Abstract:
Land surface heterogeneities are important for accurate estimation of land-atmosphere interactions and their feedbacks
on water and energy budgets. To physically introduce
existing land surface heterogeneities into a mesoscale model, a
land data assimilation system was coupled with a mesoscale model
(LDAS-A) to assimilate low-frequency satellite microwave observations
for soil moisture and the combined system was applied in
the Tibetan Plateau. Though the assimilated soil moisture distribution
showed high correlation with Advanced Microwave Scanning
Radiometer on the Earth Observing System soil moisture
retrievals, the assimilated land surface conditions suffered substantial
errors and drifts owing to predicted model forcings (i.e.,
solar radiation and rainfall). To overcome this operational pitfall,
the Coupled Land and Atmosphere Data Assimilation System
(CALDAS) was developed by coupling the LDAS-A with a cloud
microphysics data assimilation. CALDAS assimilated lower frequency
microwave data to improve the representation of land surface
conditions, and merged them with higher frequency microwave
data to improve the representation of atmospheric conditions over
land surfaces. The simulation results showed that CALDAS effectively
assimilated atmospheric information contained in higher
frequency microwave data and significantly improved correlation
of cloud, distribution compared with the satellite observation.
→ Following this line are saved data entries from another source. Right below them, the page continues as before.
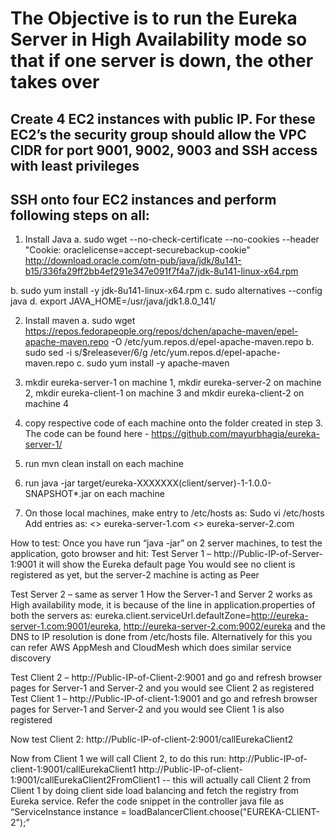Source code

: # The Objective is to run the Eureka Server in High Availability mode so that if one server is down, the other takes over

## Create 4 EC2 instances with public IP. For these EC2’s the security group should allow the VPC CIDR for port 9001, 9002, 9003 and SSH access with least privileges

## SSH onto four EC2 instances and perform following steps on all:
1.	Install Java
a.	sudo wget --no-check-certificate --no-cookies --header "Cookie: oraclelicense=accept-securebackup-cookie" http://download.oracle.com/otn-pub/java/jdk/8u141-b15/336fa29ff2bb4ef291e347e091f7f4a7/jdk-8u141-linux-x64.rpm

b.	sudo yum install -y jdk-8u141-linux-x64.rpm
c.	sudo alternatives --config java
d.	export JAVA_HOME=/usr/java/jdk1.8.0_141/

2.	Install maven
a.	sudo wget https://repos.fedorapeople.org/repos/dchen/apache-maven/epel-apache-maven.repo -O /etc/yum.repos.d/epel-apache-maven.repo
b.	sudo sed -i s/\$releasever/6/g /etc/yum.repos.d/epel-apache-maven.repo
c.	sudo yum install -y apache-maven

3.	mkdir eureka-server-1 on machine 1, mkdir eureka-server-2 on machine 2, mkdir eureka-client-1 on machine 3 and mkdir eureka-client-2 on machine 4
4.	copy respective code of each machine onto the folder created in step 3. The code can be found here - https://github.com/mayurbhagia/eureka-server-1/
5.	run mvn clean install on each machine
6.	run java -jar target/eureka-XXXXXXX(client/server)-1-1.0.0-SNAPSHOT*.jar on each machine
7.	On those local machines, make entry to /etc/hosts as:
Sudo vi /etc/hosts
Add entries as:
<<private-IP-of-Server-1>> eureka-server-1.com
<<private-IP-of-Server-2>> eureka-server-2.com

How to test:
Once you have run “java -jar” on 2 server machines, to test the application, goto browser and hit:
Test Server 1 – http://Public-IP-of-Server-1:9001 it will show the Eureka default page
You would see no client is registered as yet, but the server-2 machine is acting as Peer

Test Server 2 – same as server 1
How the Server-1 and Server 2 works as High availability mode, it is because of the line in application.properties of both the servers as: 
eureka.client.serviceUrl.defaultZone=http://eureka-server-1.com:9001/eureka, http://eureka-server-2.com:9002/eureka and the DNS to IP resolution is done from /etc/hosts file. Alternatively for this you can refer AWS AppMesh and CloudMesh which does similar service discovery


Test Client 2 – http://Public-IP-of-Client-2:9001 and go and refresh browser pages for Server-1 and Server-2 and you would see Client 2 as registered
Test Client 1 – http://Public-IP-of-client-1:9001 and go and refresh browser pages for Server-1 and Server-2 and you would see Client 1 is also registered

Now test Client 2:
http://Public-IP-of-client-2:9001/callEurekaClient2

Now from Client 1 we will call Client 2, to do this run:
http://Public-IP-of-client-1:9001/callEurekaClient1
http://Public-IP-of-client-1:9001/callEurekaClient2FromClient1 -- this will actually call Client 2 from Client 1 by doing client side load balancing and fetch the registry from Eureka service. Refer the code snippet in the controller java file as “ServiceInstance instance = loadBalancerClient.choose("EUREKA-CLIENT-2");”


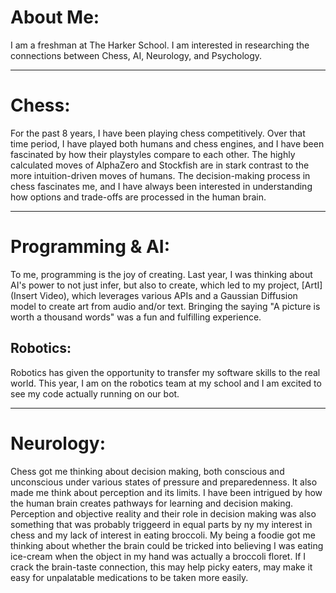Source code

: # **About Me:**
I am a freshman at The Harker School. I am interested in researching the connections between Chess, AI, Neurology, and Psychology. 

---

# Chess:
For the past 8 years, I have been playing chess competitively. Over that time period, I have played both humans and chess engines, and I have been fascinated by how their playstyles compare to each other. The highly calculated moves of AlphaZero and Stockfish are in stark contrast to the more intuition-driven moves of humans. The decision-making process in chess fascinates me, and I have always been interested in understanding how options and trade-offs are processed in the human brain. 

---

# Programming & AI:
To me, programming is the joy of creating. Last year, I was thinking about AI's power to not just infer, but also to create, which led to my project, [ArtI](Insert Video), which leverages various APIs and a Gaussian Diffusion model to create art from audio and/or text. Bringing the saying "A picture is worth a thousand words" was a fun and fulfilling experience.

## Robotics:
Robotics has given the opportunity to transfer my software skills to the real world. This year, I am on the robotics team at my school and I am excited to see my code actually running on our bot.

---

# Neurology:
Chess got me thinking about decision making, both conscious and unconscious under various states of pressure and preparedenness. It also made me think about perception and its limits. I have been intrigued by how the human brain creates pathways for learning and decision making. Perception and objective reality and their role in decision making was also something that was probably triggeerd in  equal parts by ny my interest in chess  and my lack of interest in eating broccoli. My being a foodie got me thinking about whether the brain could be tricked into believing I was eating ice-cream when the object in my hand was actually a broccoli floret.  If I crack the brain-taste connection, this may help picky eaters, may make it easy for unpalatable medications to be taken more easily.
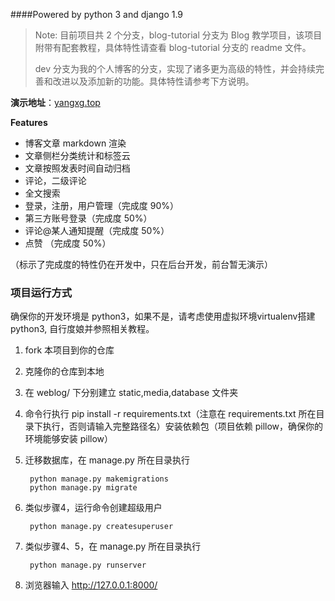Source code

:####Powered by python 3 and django 1.9

> Note:
> 目前项目共 2 个分支，blog-tutorial 分支为 Blog 教学项目，该项目附带有配套教程，具体特性请查看 blog-tutorial 分支的 readme 文件。
>
> dev 分支为我的个人博客的分支，实现了诸多更为高级的特性，并会持续完善和改进以及添加新的功能。具体特性请参考下方说明。

**演示地址**：[yangxg.top](yangxg.top)

**Features**
- 博客文章 markdown 渲染
- 文章侧栏分类统计和标签云
- 文章按照发表时间自动归档
- 评论，二级评论
- 全文搜索
- 登录，注册，用户管理（完成度 90%）
- 第三方账号登录（完成度 50%）
- 评论@某人通知提醒（完成度 50%）
- 点赞 （完成度 50%）

（标示了完成度的特性仍在开发中，只在后台开发，前台暂无演示）

### 项目运行方式
确保你的开发环境是 python3，如果不是，请考虑使用虚拟环境virtualenv搭建python3, 自行度娘并参照相关教程。

1. fork 本项目到你的仓库
2. 克隆你的仓库到本地
3. 在 weblog/ 下分别建立 static,media,database 文件夹
4. 命令行执行 pip install -r requirements.txt（注意在 requirements.txt 所在目录下执行，否则请输入完整路径名）安装依赖包（项目依赖 pillow，确保你的环境能够安装 pillow）
5. 迁移数据库，在 manage.py 所在目录执行

        python manage.py makemigrations
        python manage.py migrate

6. 类似步骤4，运行命令创建超级用户
    
        python manage.py createsuperuser

7. 类似步骤4、5，在 manage.py 所在目录执行

        python manage.py runserver

8. 浏览器输入 http://127.0.0.1:8000/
CALDAS
also improved biases in cloud conditions and associated
rainfall events, which contaminated land surface conditions in
LDAS-A. Improvements in predicted clouds resulted in better
land surface model forcings (i.e., solar radiation and rainfall),
which maintained assimilated surface conditions in accordance
with observed conditions during the model forecast. Improvements
in both atmospheric forcings and land surface conditions
enhanced land-atmosphere interactions in the CALDAS model, as
confirmed by radiosonde observations